Dans ce contexte, outre la prise de conscience individuelle, il y a un travail de structuration à réaliser à un niveau plus collectif. Les écoles vétérinaires ont un rôle à jouer en formant les futurs vétérinaires en exercice et en favorisant les rencontres avec des profils autres que vétérinaires (ingénieurs, développeurs informaticiens…). Les instances professionnelles doivent également participer à la structuration des données, à l’évolution du cadre réglementaire, à l’insertion dans des réseaux de surveillance… et aussi à un « vet health data hub » au service de la santé publique, de la pratique et de la recherche vétérinaires.

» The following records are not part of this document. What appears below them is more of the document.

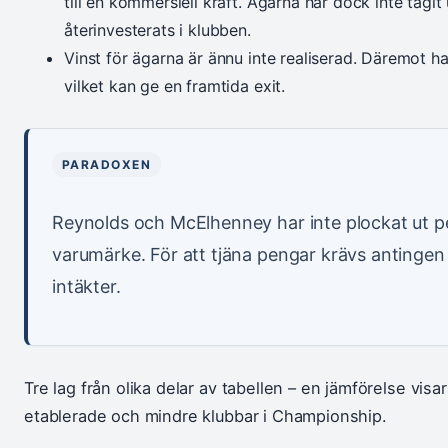
till en kommersiell kraft. Ägarna har dock inte tagit
återinvesterats i klubben.
Vinst för ägarna är ännu inte realiserad. Däremot h
vilket kan ge en framtida exit.
PARADOXEN
Reynolds och McElhenney har inte plockat ut p
varumärke. För att tjäna pengar krävs antingen 
intäkter.
Tre lag från olika delar av tabellen – en jämförelse visar
etablerade och mindre klubbar i Championship.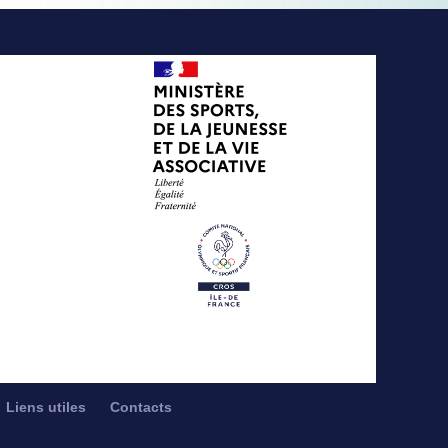
Liens utiles
Contacts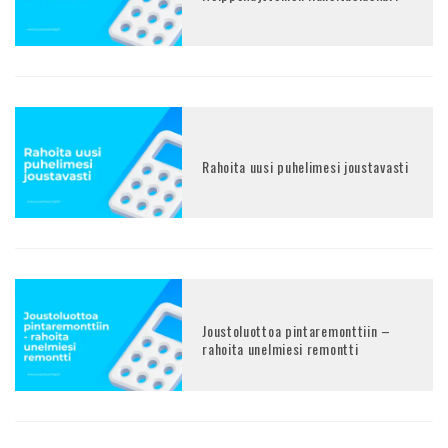
Rahoita uusi puhelimesi joustavasti
Joustoluottoa pintaremonttiin –
rahoita unelmiesi remontti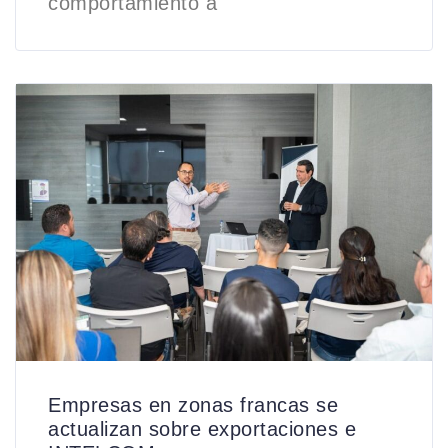
comportamiento a
Empresas en zonas francas se
actualizan sobre exportaciones e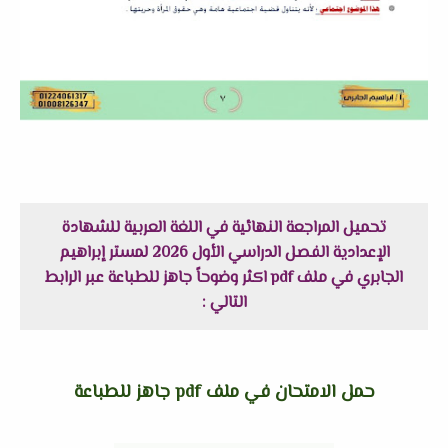
تحميل المراجعة النهائية في اللغة العربية للشهادة
الإعدادية الفصل الدراسي الأول 2026 لمستر إبراهيم
الجابري في ملف pdf اكثر وضوحاً جاهز للطباعة عبر الرابط
التالي :
حمل الامتحان في ملف pdf جاهز للطباعة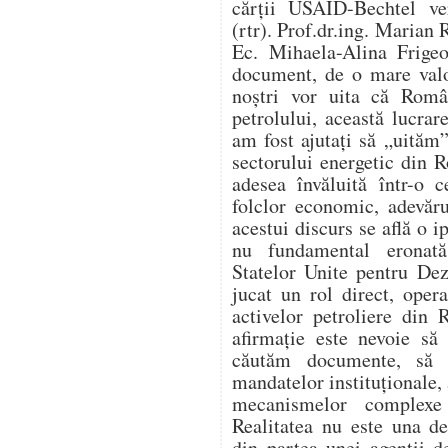
cărții USAID-Bechtel ver
(rtr). Prof.dr.ing. Marian 
Ec. Mihaela-Alina Frigeo
document, de o mare valo
noștri vor uita că Român
petrolului, această lucr
am fost ajutați să „uităm”
sectorului energetic din 
adesea învăluită într-o c
folclor economic, adevăru
acestui discurs se află o i
nu fundamental eronat
Statelor Unite pentru De
jucat un rol direct, opera
activelor petroliere din
afirmație este nevoie să
căutăm documente, să 
mandatelor instituționale, 
mecanismelor complexe 
Realitatea nu este una d
din partea unei agenții d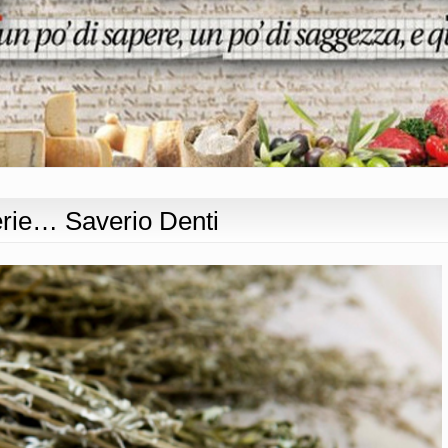
erie… Saverio Denti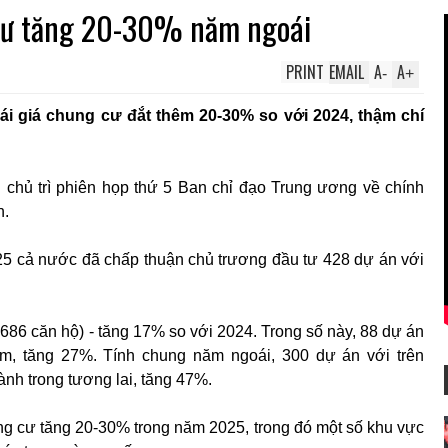
 cư tăng 20-30% năm ngoái
PRINT
EMAIL
A
A
-
+
i giá chung cư đắt thêm 20-30% so với 2024, thậm chí
chủ trì phiên họp thứ 5 Ban chỉ đạo Trung ương về chính
n.
5 cả nước đã chấp thuận chủ trương đầu tư 428 dự án với
86 căn hộ) - tăng 17% so với 2024. Trong số này, 88 dự án
m, tăng 27%. Tính chung năm ngoái, 300 dự án với trên
ành trong tương lai, tăng 47%.
ng cư tăng 20-30% trong năm 2025, trong đó một số khu vực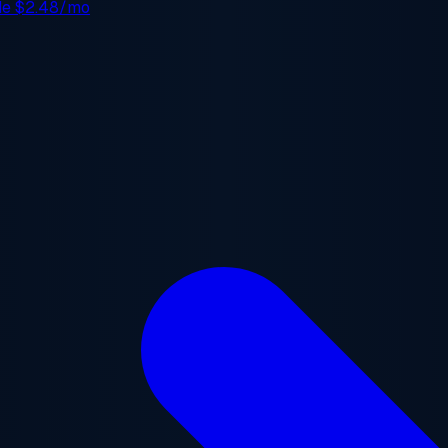
 de
$2.48/mo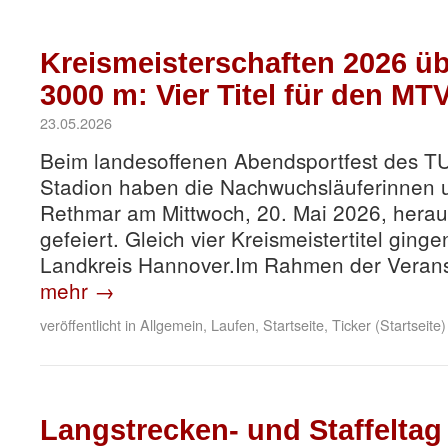
Kreismeisterschaften 2026 ü
3000 m: Vier Titel für den M
23.05.2026
Beim landesoffenen Abendsportfest des T
Stadion haben die Nachwuchsläuferinnen 
Rethmar am Mittwoch, 20. Mai 2026, hera
gefeiert. Gleich vier Kreismeistertitel gin
Landkreis Hannover.Im Rahmen der Verans
mehr
→
veröffentlicht in
Allgemein
,
Laufen
,
Startseite
,
Ticker (Startseite)
Langstrecken- und Staffeltag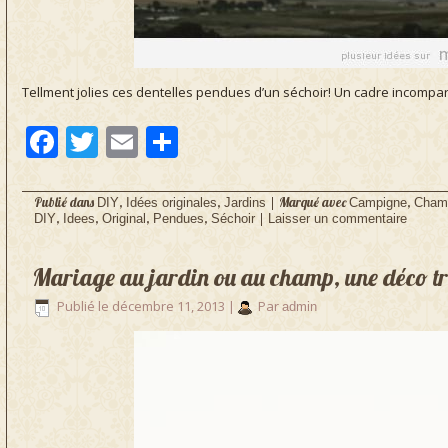
Tellment jolies ces dentelles pendues d’un séchoir! Un cadre incompar
Facebook
Twitter
Email
Partager
Publié dans
,
,
|
Marqué avec
,
DIY
Idées originales
Jardins
Campigne
Cham
,
,
,
,
|
DIY
Idees
Original
Pendues
Séchoir
Laisser un commentaire
Mariage au jardin ou au champ, une déco tr
Publié le
décembre 11, 2013
|
Par
admin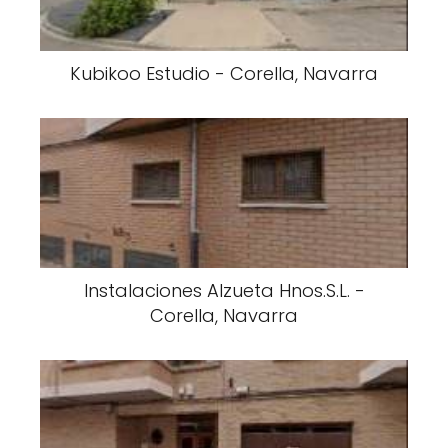
Kubikoo Estudio - Corella, Navarra
Instalaciones Alzueta Hnos.S.L. -
Corella, Navarra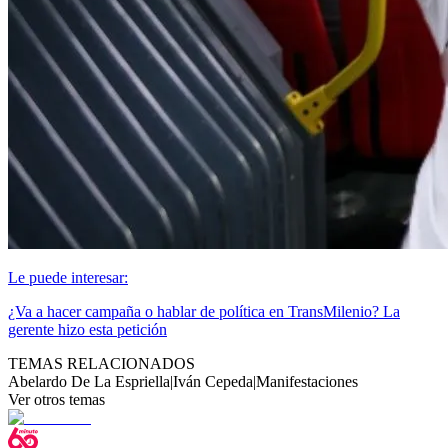
Le puede interesar:
¿Va a hacer campaña o hablar de política en TransMilenio? La
gerente hizo esta petición
TEMAS RELACIONADOS
Abelardo De La Espriella
|
Iván Cepeda
|
Manifestaciones
Ver otros temas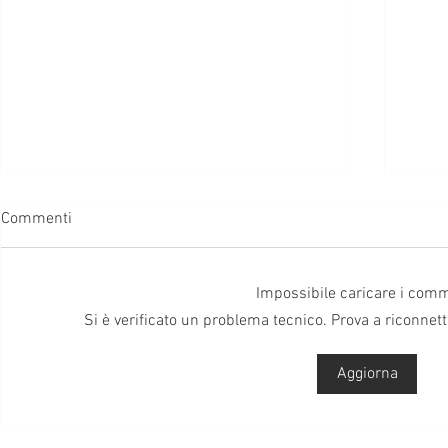
Commenti
Impossibile caricare i com
Si è verificato un problema tecnico. Prova a riconnett
71.Monster o non Monster?
70.S
Aggiorna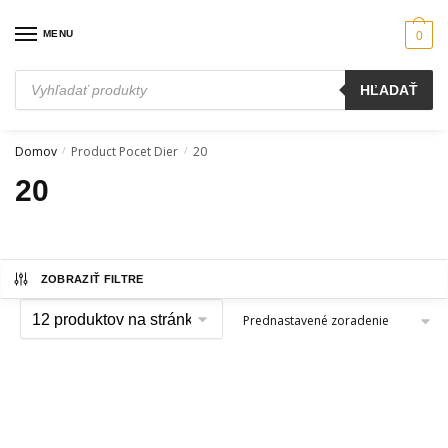
Skip
Skip
to
to
MENU
0
navigation
content
Products
HĽADAŤ
search
Domov
Product Pocet Dier
20
/
/
20
ZOBRAZIŤ FILTRE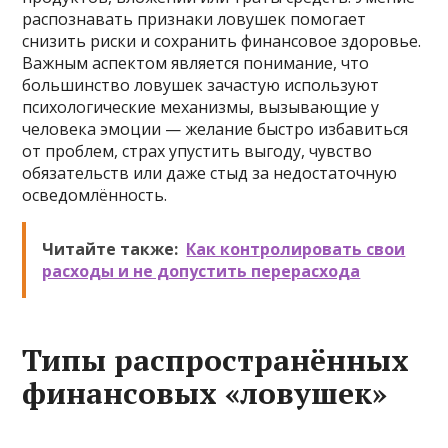
распознавать признаки ловушек помогает
снизить риски и сохранить финансовое здоровье.
Важным аспектом является понимание, что
большинство ловушек зачастую используют
психологические механизмы, вызывающие у
человека эмоции — желание быстро избавиться
от проблем, страх упустить выгоду, чувство
обязательств или даже стыд за недостаточную
осведомлённость.
Читайте также:
Как контролировать свои
расходы и не допустить перерасхода
Типы распространённых
финансовых «ловушек»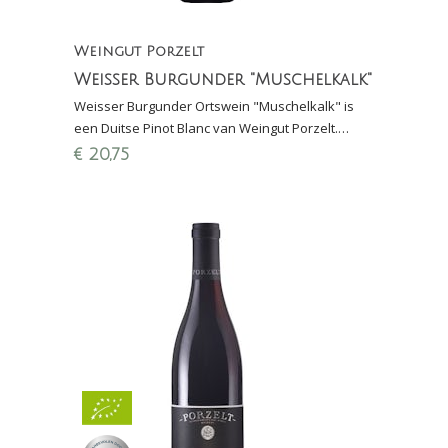
Weingut Porzelt
Weisser Burgunder "Muschelkalk"
Weisser Burgunder Ortswein "Muschelkalk" is
een Duitse Pinot Blanc van Weingut Porzelt.
Wijngaard staat aangeplant op zeer kalkrijke
€
20,75
bodem.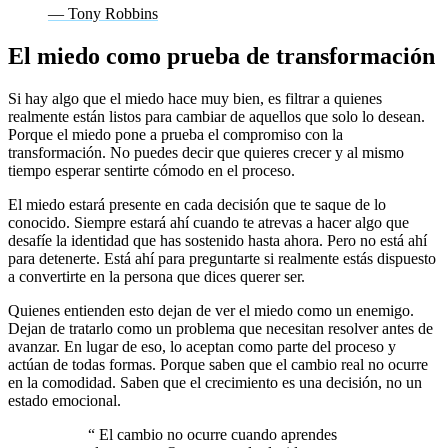
— Tony Robbins
El miedo como prueba de transformación
Si hay algo que el miedo hace muy bien, es filtrar a quienes
realmente están listos para cambiar de aquellos que solo lo desean.
Porque el miedo pone a prueba el compromiso con la
transformación. No puedes decir que quieres crecer y al mismo
tiempo esperar sentirte cómodo en el proceso.
El miedo estará presente en cada decisión que te saque de lo
conocido. Siempre estará ahí cuando te atrevas a hacer algo que
desafíe la identidad que has sostenido hasta ahora. Pero no está ahí
para detenerte. Está ahí para preguntarte si realmente estás dispuesto
a convertirte en la persona que dices querer ser.
Quienes entienden esto dejan de ver el miedo como un enemigo.
Dejan de tratarlo como un problema que necesitan resolver antes de
avanzar. En lugar de eso, lo aceptan como parte del proceso y
actúan de todas formas. Porque saben que el cambio real no ocurre
en la comodidad. Saben que el crecimiento es una decisión, no un
estado emocional.
“
El cambio no ocurre cuando aprendes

La plateforme Calypso, qui vient d’être mise en service, pourra-t-elle aider ? Pour Francis Desbrosse, « pour le moment, le seul hub à guichet unique qu’on ait, c’est Calypso. Il n’y a pas de raison d’en créer un autre. Calypso ne se limitera pas, on l’espère, à la question de l’utilisation des antibiotiques ».
Focus sur les groupes
Le rapport de l’Académie vétérinaire de France consacre une partie de son analyse au cas particulier des groupes vétérinaires. Des critères nouveaux sont à définir pour plusieurs raisons : les groupes ont leurs propres logiciels de gestion de clinique, et pourraient « être conduits à récupérer sans partage un certain nombre de données brutes à des fins commerciales ou pour constituer des bases de données monétisables » ; par ailleurs, ils disposent de « solides services juridiques », ce qui fait qu’il peut y avoir parfois une référence au secret des affaires « pour ne pas communiquer sur leurs pratiques internes relatives aux données ». « Les vétérinaires en exercice dans ces établissements de soins pourraient ne pas être pleinement décisionnaires du devenir de données médicales de santé des animaux qui leur ont été confiées dans le cadre du contrat de soins », écrivent les Académiciens.
Les recommandations
Au niveau individuel :
• prendre conscience de la valeur des données générées dans le cadre de son exercice et se former au numérique ;
• former les étudiants vétérinaires aux notions de données, de métadonnées et de loyauté des algorithmes ;
• s’informer sur les conditions de sécurisation des données numériques ;
• produire des données pertinentes et de qualité ;
• mentionner, dans le contrat de soins, l’usage possible des données ;
• protéger en anonymisant les données et en s’assurant des conditions de leur transfert ;
• utiliser des ordonnances informatisées permettant la valorisation des données sanitaires.
Au niveau collectif :
• favoriser la création d’un référentiel de nomenclature, qualité et qualification des données ;
• mettre en œuvre un cadre réglementaire de transfert des données issues des pratiques vétérinaires ;
• s’ouvrir à des groupes pluridisciplinaires (ingénieurs, développeurs, informaticiens…) ;
• permettre aux vétérinaires d’avoir accès aux données de santé animale dont certaines pourraient servir le bien commun ;
• inciter à la structuration de la donnée vétérinaire, dans un objectif d’échange avec les autres producteurs de données ;
• s’insérer, en qualité de partie prenante, dans des réseaux d’épidémiosurveillance existant ou à venir, qui fournissent des données qualifiées et formatées ;
• participer à l’élaboration de cahiers des charges en vue d’évaluer les performances des outils connectés ;
• créer un observatoire des données via un vet health data hub au service de la santé publique, de la pratique et de la recherche vétérinaires.